Shame on the Shamers

“Well they just don’t know any better.”
“Their parents don’t care.”
“It’s no wonder they act like that when they come from that background.”
“Their mom is never around, so what else do you expect?”

If Jesus’ disciples were around today, these are the kinds of things I would have expected them to mutter when the kids rushed to meet him, when Jesus then chastised them for their attitudes towards the kids.

These are the sad comments I hear way, way too often from church leaders today. Lay people and ministers who don’t know how to handle kids that are “too much” and who, more often than not, are poor. Leaders who don’t realize the power of the words coming out of their mouths, who don’t think that the kids can hear, that the message it sends to other adults isn’t damaging, that don’t realize that repeating the words out loud causes the words to sink into their hearts and minds and color how they interact with and love those kids. Leaders who seemingly want to help and to minister to kids, but don’t see that these attitudes are shaming kids instead of loving them.

I know that kids who grow up in poverty are more likely to be mal-/under-nourished, have lower literacy rates, lower test scores, more behavioral issues, lack the guidance needed, aren’t always given medications they need, and have to grow up faster than they should – none of which is their fault. And none of that may be true for some kids. 
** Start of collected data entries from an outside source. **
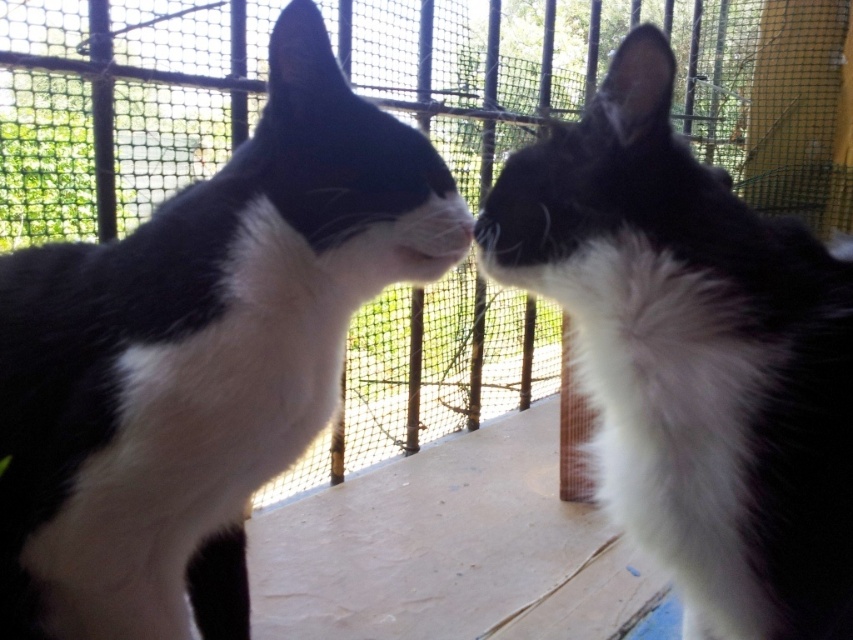
You are a caretaker in an animal shelter. You need to place a small toy between the two cats to keep them occupied. Where should you place the toy so that it is in front of the black and white fur at center but still visible to the black and white fur cat at left?

Place the toy between the black and white fur cat at left and the black and white fur at center. Since the black and white fur at center is behind the black and white fur cat at left, placing the toy in front of the black and white fur at center would mean it is also in front of the black and white fur cat at left, making it visible to both.

From the picture: You are a cat caretaker trying to place a feeding tray between the two cats. The tray requires 30 cm of space. Can the space between the black and white fur cat at left and the black and white fur at center accommodate the tray?

The black and white fur cat at left is wider than the black and white fur at center. However, the description only provides information about their widths, not the distance between them. Therefore, it is unclear if the space between them is sufficient for the 30 cm tray.

You are a veterinarian examining two cats in an indoor enclosure with a mesh fence in the background. You need to identify the cat at the coordinate point (200, 356). Which cat is it?

The point (200, 356) indicates the black and white fur cat at left.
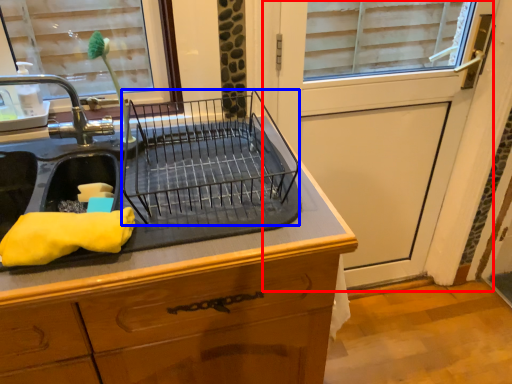
Question: Which object is further to the camera taking this photo, screen door (highlighted by a red box) or appliance (highlighted by a blue box)?

Choices:
 (A) screen door
 (B) appliance

Answer: (A)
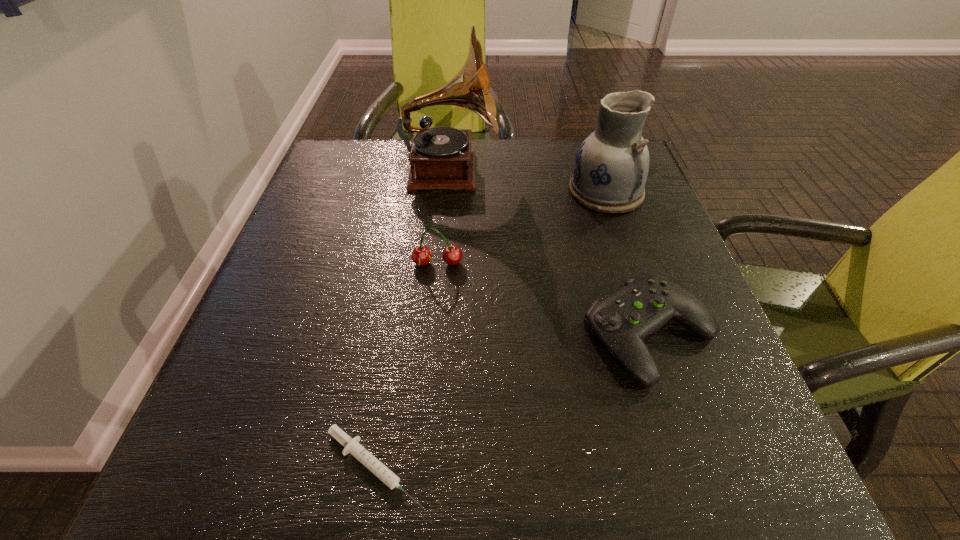
Identify the location of unoccupied position between the third shortest object and the second nearest object. This screenshot has width=960, height=540. (543, 299).

Find the location of `unoccupied position between the cherry and the nearest object`. unoccupied position between the cherry and the nearest object is located at coordinates (406, 365).

At what (x,y) coordinates should I click in order to perform the action: click on free area in between the fourth farthest object and the pottery. Please return your answer as a coordinate pair (x, y). This screenshot has height=540, width=960. Looking at the image, I should click on (628, 263).

You are a GUI agent. You are given a task and a screenshot of the screen. Output one action in this format:
    pyautogui.click(x=<x>, y=<y>)
    Task: Click on the object that is the fourth closest to the fourth shortest object
    
    Given the screenshot: What is the action you would take?
    pyautogui.click(x=352, y=446)

Select which object is the closest to the nearest object. Please provide its 2D coordinates. Your answer should be formatted as a tuple, i.e. [(x, y)], where the tuple contains the x and y coordinates of a point satisfying the conditions above.

[(647, 302)]

The height and width of the screenshot is (540, 960). In order to click on vacant space that satisfies the following two spatial constraints: 1. on the horn of the tallest object; 2. on the right side of the pottery in this screenshot , I will do `click(449, 192)`.

I want to click on vacant point that satisfies the following two spatial constraints: 1. on the back side of the fourth shortest object; 2. on the right side of the nearest object, so click(x=420, y=192).

Find the location of a particular element. The height and width of the screenshot is (540, 960). vacant space that satisfies the following two spatial constraints: 1. on the horn of the tallest object; 2. on the front side of the shortest object is located at coordinates (426, 467).

The width and height of the screenshot is (960, 540). In order to click on vacant space that satisfies the following two spatial constraints: 1. on the horn of the second shortest object; 2. on the right side of the phonograph_record in this screenshot , I will do `click(437, 334)`.

Identify the location of free spot that satisfies the following two spatial constraints: 1. on the horn of the tallest object; 2. on the left side of the second nearest object. Image resolution: width=960 pixels, height=540 pixels. (437, 334).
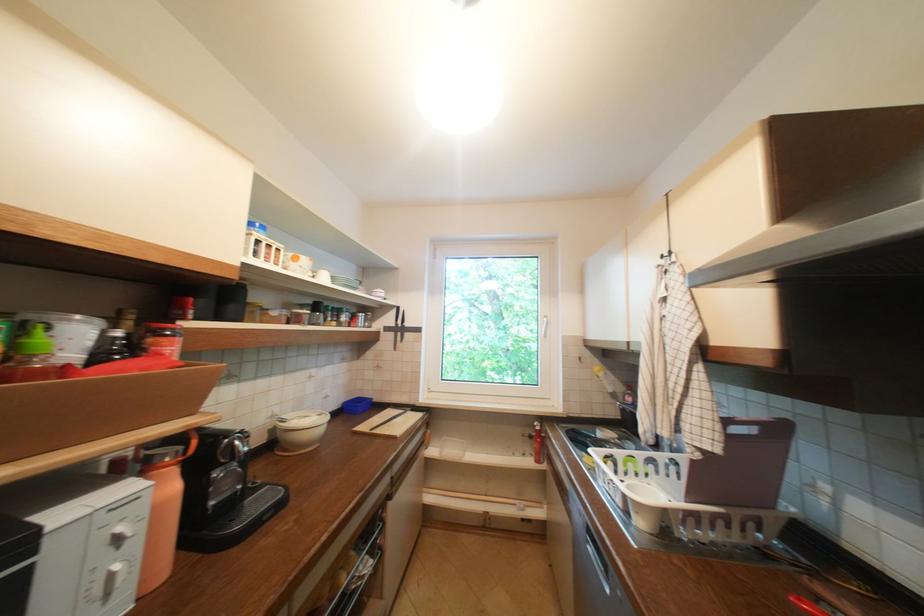
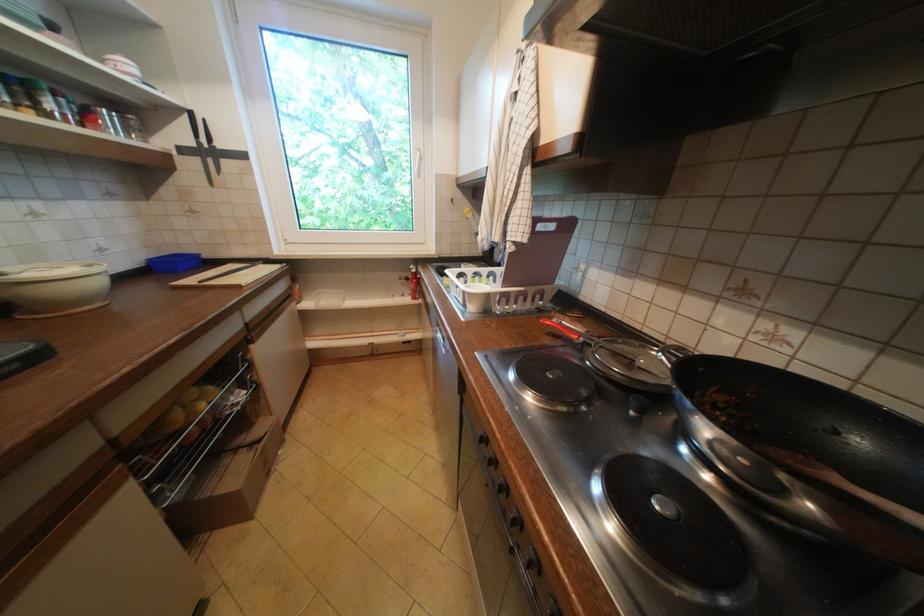
The point at (812, 562) is marked in the first image. Where is the corresponding point in the second image?

(565, 310)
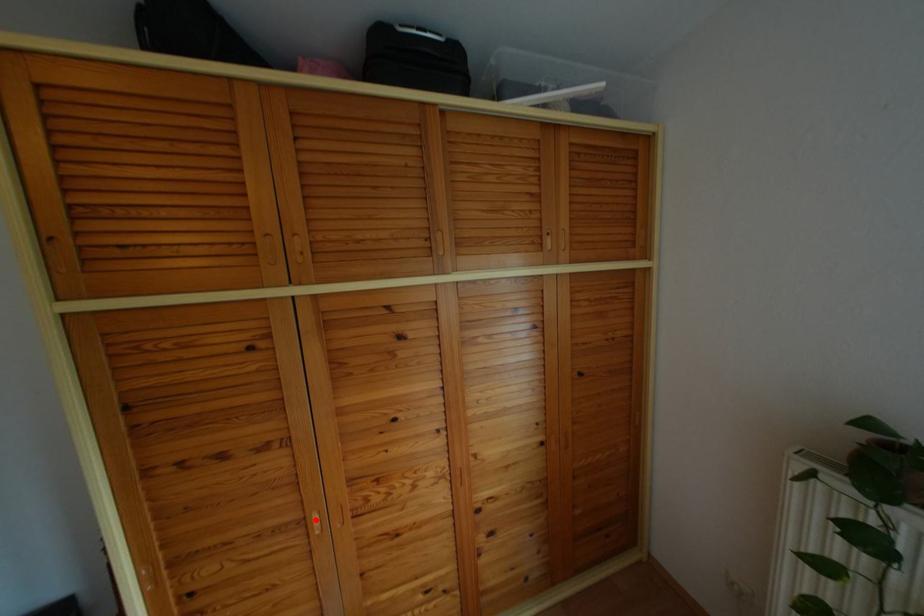
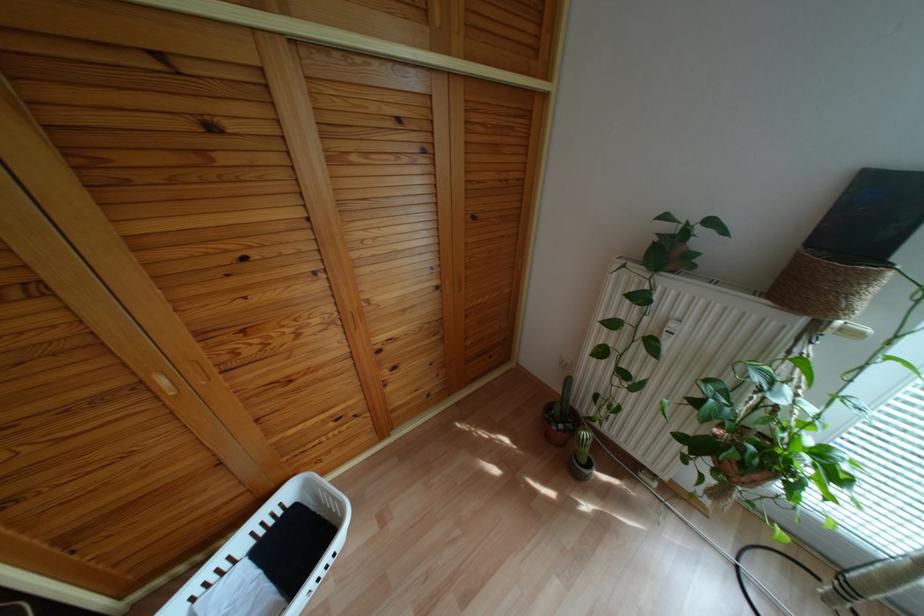
In the second image, find the point that corresponds to the highlighted location in the first image.

(163, 382)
I grew up poor, with my parents relying on public assistance and unemployment at times, using beat-up cars that we just hoped and prayed didn’t fall apart when one of us sneezed; I came home from school to an empty house, and got into trouble with my teachers because my family couldn’t afford the gym shoes I needed in sixth grade. I also happen to be a genius who tests well, who never had a behavioral issue, and who, if I’d heard you make those comments about poor kids, would have been too ashamed to ever show up at church again.

Those of us who minister primarily to kids from rough settings have really big jobs in front of us. Ministering to middle-class white kids in suburbia is not the same as ministering to other kids. Having ministered in a variety of settings, what I know more than anything else is that ministry (especially youth ministry, which is not at all my comfort zone) is always adapting to the kids, leaders, and setting. What works in the UP doesn’t always work in Iowa. What works for one 8-year-old Mexican-American girl may be all wrong for the next one.

But their need for love isn’t any different than the needs of anyone else. It just looks different sometimes. It means that feeding them isn’t just a gimmick to get them to come to the program, it’s sometimes filling in gaps in their nutrition. It’s not only buying the materials for VBS, but adapting them so that the kids understand them. It might mean that your ministry is executed by holding a screaming, crying preschooler until he is calm because otherwise, he is alone and afraid and doesn’t know how else to tell you that what he needs is to be held.

And for the love of God, if they don’t know any better, teach them! Stop writing off unacceptable behavior just because it seems like they aren’t going to listen! When kids are disrespectful of others/rules/property, correct them. When kids aren’t doing what they’re supposed to be doing, get them back on task. Of course there is the need for grace and adjustments for developmental stage. It can seem stupidly impossible, but part of our ministry is helping them develop the abilities and traits that will help them be healthy, helpful members of our church and society.

Love them enough to teach them. Respect them enough to not insult their homes, parents, or education. If Jesus isn’t shaming them for being poor, we shouldn’t either.